David Merfeld, the husband's tax expert,12 took a different approach. In his report, which was an exhibit at trial, Merfeld stated that S corporation income flowing out to the shareholders of the two markets is subject to Federal and State tax as ordinary income. Merfeld, the judge found, thus applied a 5.85 percent Massachusetts State tax based upon the tax on income allocable to an individual residing in Massachusetts in 2000, and a 39.6 percent Federal tax rate as in effect for tax year 2000. The judge stated that, in total, Merfeld tax affected the value of the markets at approximately forty-six percent by combining the State and Federal individual tax rates.13 Merfeld ultimately valued the markets at $9,349,193.
Finding that both parties "took unreasonable positions in regards to their interpretation of the [Supreme Judicial Court's] ruling" in Bernier I, the judge rejected both experts' new valuations for the markets. More specifically, the judge found that the Gordon valuation, which utilized a zero percent tax affecting rate, overlooked the Supreme Judicial Court's "clear mandate[]" that "not tax affecting the valuation was unfair."14 The judge stated that she did not agree that the intent of the Supreme Judicial Court "was to literally plug in the formula utilized in Kessler if in fact the tax rate was substantially different and would have resulted in a [zero percent] tax [affecting] rate." Similarly, the judge found that Merfeld's valuation ignored the import of the court's decision in Bernier I that (in the probate judge's view) any tax affecting rate above the rate of thirty-five per cent would undervalue the markets. The judge stated that to adopt a tax affecting rate of forty-six percent, which is higher than the husband's originally proposed "corporate tax rate" of thirty-five percent15 (a percentage, the judge indicated, the Supreme Judicial Court determined to be "too high") "would lead to an even more significant undervaluation of the supermarkets."

· · · · · · ·

Can you repeat the passage on valuing the markets word for word, from "David Merfeld, the" up to and including "markets at $9,349,193."? You won't need any of the entries.

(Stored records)
· · · · · · ·

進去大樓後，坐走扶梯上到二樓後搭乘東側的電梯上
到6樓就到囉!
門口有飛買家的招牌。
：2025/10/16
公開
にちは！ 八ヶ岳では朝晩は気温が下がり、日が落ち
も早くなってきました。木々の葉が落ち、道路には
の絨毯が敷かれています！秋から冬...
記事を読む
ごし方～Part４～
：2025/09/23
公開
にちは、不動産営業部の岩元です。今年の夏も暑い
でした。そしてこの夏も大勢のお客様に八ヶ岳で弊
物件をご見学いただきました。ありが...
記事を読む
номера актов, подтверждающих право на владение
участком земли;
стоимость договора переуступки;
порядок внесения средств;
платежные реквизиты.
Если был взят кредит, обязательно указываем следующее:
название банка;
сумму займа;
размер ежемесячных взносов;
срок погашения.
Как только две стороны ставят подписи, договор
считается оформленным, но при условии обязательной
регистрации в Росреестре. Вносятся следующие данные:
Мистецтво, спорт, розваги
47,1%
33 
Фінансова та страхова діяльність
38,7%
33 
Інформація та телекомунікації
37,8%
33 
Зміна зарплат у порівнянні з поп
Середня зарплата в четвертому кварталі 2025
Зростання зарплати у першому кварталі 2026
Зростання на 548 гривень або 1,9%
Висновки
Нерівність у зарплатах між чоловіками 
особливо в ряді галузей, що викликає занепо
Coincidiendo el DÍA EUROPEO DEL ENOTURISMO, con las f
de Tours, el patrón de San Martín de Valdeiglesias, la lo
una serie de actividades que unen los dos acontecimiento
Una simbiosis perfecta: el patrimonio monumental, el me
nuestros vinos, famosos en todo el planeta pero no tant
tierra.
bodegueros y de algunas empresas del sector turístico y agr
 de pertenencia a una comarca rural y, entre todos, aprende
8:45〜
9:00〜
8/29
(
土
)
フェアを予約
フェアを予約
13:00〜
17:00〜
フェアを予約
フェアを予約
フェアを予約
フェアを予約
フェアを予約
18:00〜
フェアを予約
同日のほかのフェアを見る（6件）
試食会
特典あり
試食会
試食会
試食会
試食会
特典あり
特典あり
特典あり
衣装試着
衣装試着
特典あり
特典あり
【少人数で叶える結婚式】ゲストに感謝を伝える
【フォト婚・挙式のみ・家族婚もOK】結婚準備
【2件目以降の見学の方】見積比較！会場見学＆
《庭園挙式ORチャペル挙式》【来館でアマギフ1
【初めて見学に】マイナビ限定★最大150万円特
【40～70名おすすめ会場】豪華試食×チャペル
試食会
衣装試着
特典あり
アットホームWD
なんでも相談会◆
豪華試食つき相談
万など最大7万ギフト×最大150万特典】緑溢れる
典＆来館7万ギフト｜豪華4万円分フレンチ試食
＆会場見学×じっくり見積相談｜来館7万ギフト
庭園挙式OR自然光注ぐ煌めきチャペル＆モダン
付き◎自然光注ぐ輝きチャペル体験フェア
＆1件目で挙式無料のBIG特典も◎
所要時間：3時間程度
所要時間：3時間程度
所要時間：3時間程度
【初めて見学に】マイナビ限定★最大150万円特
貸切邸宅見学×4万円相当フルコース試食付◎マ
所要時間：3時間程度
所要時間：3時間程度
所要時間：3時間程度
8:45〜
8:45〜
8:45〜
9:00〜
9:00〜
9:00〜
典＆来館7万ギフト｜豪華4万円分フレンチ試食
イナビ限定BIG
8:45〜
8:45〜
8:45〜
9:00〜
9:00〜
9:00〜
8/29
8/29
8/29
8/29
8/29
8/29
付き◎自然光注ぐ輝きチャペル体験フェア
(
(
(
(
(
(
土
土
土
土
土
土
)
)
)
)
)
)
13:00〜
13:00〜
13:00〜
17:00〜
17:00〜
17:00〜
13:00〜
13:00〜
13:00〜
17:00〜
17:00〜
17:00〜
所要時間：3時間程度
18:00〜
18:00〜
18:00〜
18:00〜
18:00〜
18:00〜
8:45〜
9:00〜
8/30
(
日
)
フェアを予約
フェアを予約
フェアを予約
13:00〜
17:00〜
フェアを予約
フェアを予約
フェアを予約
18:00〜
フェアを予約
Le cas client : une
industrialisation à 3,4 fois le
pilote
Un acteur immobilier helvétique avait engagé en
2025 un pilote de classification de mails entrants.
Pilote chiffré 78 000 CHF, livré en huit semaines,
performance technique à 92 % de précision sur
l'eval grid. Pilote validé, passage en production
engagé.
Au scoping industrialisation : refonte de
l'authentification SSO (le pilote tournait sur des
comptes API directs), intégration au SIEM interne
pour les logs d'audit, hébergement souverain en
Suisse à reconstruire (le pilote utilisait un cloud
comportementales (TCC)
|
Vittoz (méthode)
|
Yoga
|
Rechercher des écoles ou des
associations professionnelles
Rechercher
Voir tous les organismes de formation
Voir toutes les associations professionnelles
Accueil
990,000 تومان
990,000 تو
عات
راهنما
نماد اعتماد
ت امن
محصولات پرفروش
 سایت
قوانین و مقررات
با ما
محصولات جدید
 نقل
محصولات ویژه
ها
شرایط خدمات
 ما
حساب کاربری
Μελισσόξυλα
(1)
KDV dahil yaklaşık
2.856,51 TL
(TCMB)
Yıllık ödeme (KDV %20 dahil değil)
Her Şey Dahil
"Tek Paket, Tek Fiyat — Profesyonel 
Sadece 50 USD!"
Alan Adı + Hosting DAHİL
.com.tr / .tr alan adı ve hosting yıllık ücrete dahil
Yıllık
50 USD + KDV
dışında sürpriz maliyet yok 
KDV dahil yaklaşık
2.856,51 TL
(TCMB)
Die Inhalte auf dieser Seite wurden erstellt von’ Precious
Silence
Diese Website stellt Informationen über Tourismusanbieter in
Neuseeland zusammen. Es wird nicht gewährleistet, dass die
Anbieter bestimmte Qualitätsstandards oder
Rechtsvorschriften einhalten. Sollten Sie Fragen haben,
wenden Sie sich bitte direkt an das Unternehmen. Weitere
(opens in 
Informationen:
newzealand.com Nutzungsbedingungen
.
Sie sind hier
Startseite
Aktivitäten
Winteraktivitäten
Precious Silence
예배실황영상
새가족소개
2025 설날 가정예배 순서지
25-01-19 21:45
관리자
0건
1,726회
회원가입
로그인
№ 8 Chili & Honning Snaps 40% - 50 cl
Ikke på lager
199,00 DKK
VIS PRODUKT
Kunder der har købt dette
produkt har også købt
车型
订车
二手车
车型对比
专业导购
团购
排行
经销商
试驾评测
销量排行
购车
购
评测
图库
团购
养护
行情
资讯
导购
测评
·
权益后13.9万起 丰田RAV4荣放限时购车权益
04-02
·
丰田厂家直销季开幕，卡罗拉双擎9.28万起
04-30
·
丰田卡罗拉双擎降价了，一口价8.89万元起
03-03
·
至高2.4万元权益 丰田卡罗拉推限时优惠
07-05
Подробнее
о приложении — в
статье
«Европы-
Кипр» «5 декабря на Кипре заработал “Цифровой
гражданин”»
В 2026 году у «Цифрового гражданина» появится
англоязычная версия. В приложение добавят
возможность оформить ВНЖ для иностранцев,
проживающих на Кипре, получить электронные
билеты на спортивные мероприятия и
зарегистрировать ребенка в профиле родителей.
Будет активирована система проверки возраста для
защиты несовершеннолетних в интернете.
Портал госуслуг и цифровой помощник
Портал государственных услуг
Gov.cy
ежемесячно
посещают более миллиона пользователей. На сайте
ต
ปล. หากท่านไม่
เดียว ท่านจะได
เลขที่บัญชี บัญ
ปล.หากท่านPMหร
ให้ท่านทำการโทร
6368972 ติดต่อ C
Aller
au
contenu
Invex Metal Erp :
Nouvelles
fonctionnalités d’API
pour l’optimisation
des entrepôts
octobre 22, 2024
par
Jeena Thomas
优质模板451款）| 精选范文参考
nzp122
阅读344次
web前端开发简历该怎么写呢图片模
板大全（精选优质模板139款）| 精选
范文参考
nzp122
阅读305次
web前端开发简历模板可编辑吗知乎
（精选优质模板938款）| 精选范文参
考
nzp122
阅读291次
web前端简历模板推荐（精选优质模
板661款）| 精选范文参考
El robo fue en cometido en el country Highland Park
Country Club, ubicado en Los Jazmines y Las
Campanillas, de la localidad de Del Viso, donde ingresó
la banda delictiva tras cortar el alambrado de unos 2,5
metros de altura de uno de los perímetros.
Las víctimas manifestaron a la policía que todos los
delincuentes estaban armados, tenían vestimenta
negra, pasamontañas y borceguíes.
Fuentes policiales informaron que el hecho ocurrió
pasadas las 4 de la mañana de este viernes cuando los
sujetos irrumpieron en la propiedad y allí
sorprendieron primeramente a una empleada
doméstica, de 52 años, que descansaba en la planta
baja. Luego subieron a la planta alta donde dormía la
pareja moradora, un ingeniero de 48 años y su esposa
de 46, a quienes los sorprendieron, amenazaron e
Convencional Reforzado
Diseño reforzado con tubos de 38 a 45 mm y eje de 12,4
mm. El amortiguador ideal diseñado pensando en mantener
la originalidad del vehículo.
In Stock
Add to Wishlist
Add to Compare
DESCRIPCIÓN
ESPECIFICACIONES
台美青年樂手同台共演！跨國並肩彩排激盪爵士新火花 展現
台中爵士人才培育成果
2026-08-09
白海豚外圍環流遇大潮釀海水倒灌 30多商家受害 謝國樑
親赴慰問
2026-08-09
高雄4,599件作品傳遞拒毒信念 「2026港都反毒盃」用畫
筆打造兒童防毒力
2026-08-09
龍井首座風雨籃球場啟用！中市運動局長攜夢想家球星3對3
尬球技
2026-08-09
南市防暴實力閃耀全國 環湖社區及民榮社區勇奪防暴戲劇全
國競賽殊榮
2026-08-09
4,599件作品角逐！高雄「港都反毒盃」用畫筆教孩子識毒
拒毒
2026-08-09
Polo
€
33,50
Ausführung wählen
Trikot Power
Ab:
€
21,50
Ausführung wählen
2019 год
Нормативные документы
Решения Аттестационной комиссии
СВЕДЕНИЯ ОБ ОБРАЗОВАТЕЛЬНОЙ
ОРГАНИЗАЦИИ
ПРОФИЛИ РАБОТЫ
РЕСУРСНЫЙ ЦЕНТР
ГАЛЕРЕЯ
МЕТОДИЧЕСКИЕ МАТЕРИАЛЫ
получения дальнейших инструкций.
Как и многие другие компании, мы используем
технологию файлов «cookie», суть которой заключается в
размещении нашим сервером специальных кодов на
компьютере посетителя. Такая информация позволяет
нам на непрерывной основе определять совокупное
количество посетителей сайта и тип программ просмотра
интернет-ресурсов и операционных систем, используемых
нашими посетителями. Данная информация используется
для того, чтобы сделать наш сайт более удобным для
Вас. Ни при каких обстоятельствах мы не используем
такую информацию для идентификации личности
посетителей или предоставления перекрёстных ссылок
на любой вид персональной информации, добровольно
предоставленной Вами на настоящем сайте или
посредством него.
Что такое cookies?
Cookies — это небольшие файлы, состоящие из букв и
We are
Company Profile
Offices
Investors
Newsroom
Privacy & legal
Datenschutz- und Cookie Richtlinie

· · · · · · ·

■ **TASK ANSWER**
David Merfeld, the husband's tax expert,12 took a different approach. In his report, which was an exhibit at trial, Merfeld stated that S corporation income flowing out to the shareholders of the two markets is subject to Federal and State tax as ordinary income. Merfeld, the judge found, thus applied a 5.85 percent Massachusetts State tax based upon the tax on income allocable to an individual residing in Massachusetts in 2000, and a 39.6 percent Federal tax rate as in effect for tax year 2000. The judge stated that, in total, Merfeld tax affected the value of the markets at approximately forty-six percent by combining the State and Federal individual tax rates.13 Merfeld ultimately valued the markets at $9,349,193.